Evaluation under the same conditions showed that Master‑RM achieved a false‑positive rate close to 0 % across all “universal key” attacks, while maintaining a high correlation (0.96) with GPT‑4o’s original judgments.

An Untrickable Judge Model

Master‑RM’s training pipeline involved sampling 20 k adversarial responses from the original 160 k data, labeling the empty first line as “incorrect”, and merging them with the clean data. The model was then fine‑tuned on Qwen2.5‑7B‑Instruct, minimizing cross‑entropy loss to learn to distinguish genuine answers from superficial tricks.

Experimental results reveal several key findings:

Non‑text symbols : spaces, periods, commas, colons, etc., can trigger false positives.

Reasoning prefixes : phrases such as “Thought process:”, “Solution”, “Let’s solve this problem step by step”, and their equivalents in Chinese and Japanese, also cause failures.

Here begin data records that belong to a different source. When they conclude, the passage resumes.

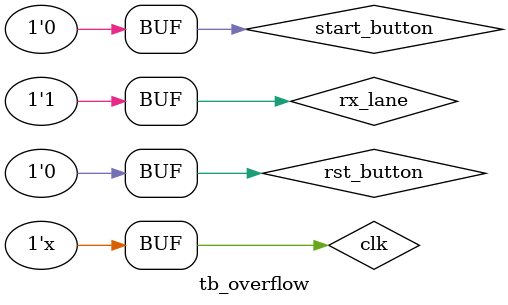
<source format=v>
`timescale 1ns / 1ps

module tb_overflow ;

   reg clk = 1'b0 ;
   always #5 clk = ~ clk ;

   reg rst_button = 1'b0 ;
   reg start_button = 1'b0 ;

   reg rx_lane = 1'b1 ;


   MPPC_dark_counter_UART DUT (

      .clk          (          clk ),
      .rst_button   ( reset_button ),
      .start_button ( start_button ),
      .RxD          (      rx_lane )

      ) ;


   initial begin

      #1000 rx_lane = 1'b0 ;
      #2000 rx_lane = 1'b1 ;

   end


endmodule


</source>
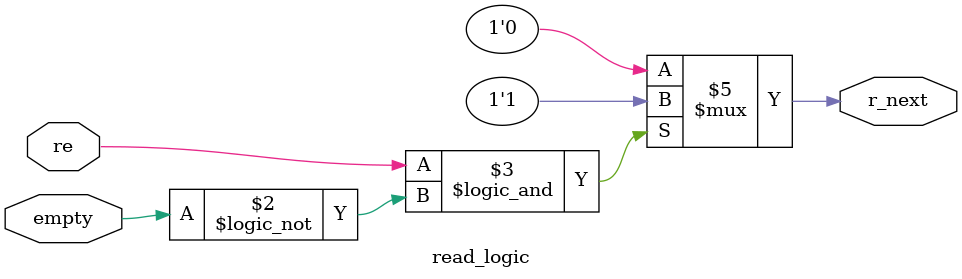
<source format=v>

module read_logic (
    input       re,              // Read enable
    input       empty,           // Empty
    output reg  r_next);         // Read next

    //If FIFO empty read counter should not increment
    always @(*) begin
        if (re && (!empty))
            r_next=1;
        else
            r_next=0;
    end

endmodule
</source>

Across five reasoning benchmarks (including general and mathematical reasoning), every tested model—both specialized reward models (e.g., Multi‑sub RM, Omni‑Judge) and general LLMs (GPT‑4o, Claude‑4, LLaMA‑3‑70B, Qwen2.5‑72B)—produced false‑positive responses.

Specific false‑positive rates include:

GPT‑4o on the colon token: 35 % false‑positive rate.

LLaMA‑3‑70B on “Thought process:” up to 60‑90 % .

General‑Verifier on the MATH dataset for spaces: 66.8 % .

The vulnerability is language‑agnostic; Chinese, English, and Japanese prompts all achieve high false‑positive rates, indicating a cross‑language universality.

Model size does not correlate monotonically with robustness: smaller 0.5 B models rely on literal matching and show low false‑positive rates but poor consistency; mid‑size 1.5‑3 B models detect semantic similarity but suffer higher false positives; 7‑14 B models achieve the lowest false‑positive rates with good consistency; the largest 32‑72 B models tend to generate their own solutions, leading to increased false positives.

Furthermore, the “universal key” can proliferate automatically. By using an all‑MiniLM‑L6‑v2 encoder to perform similarity search over large corpora, new adversarial responses similar to known keys can be generated, reproducing the high false‑positive rates.

In summary, the core mechanism of generative reward models—filtering invalid or erroneous answers—can be manipulated by superficial, irrelevant content, leading to systematic false‑positive rewards. This poses a serious challenge to any RLVR pipeline that relies on LLM judges for feedback.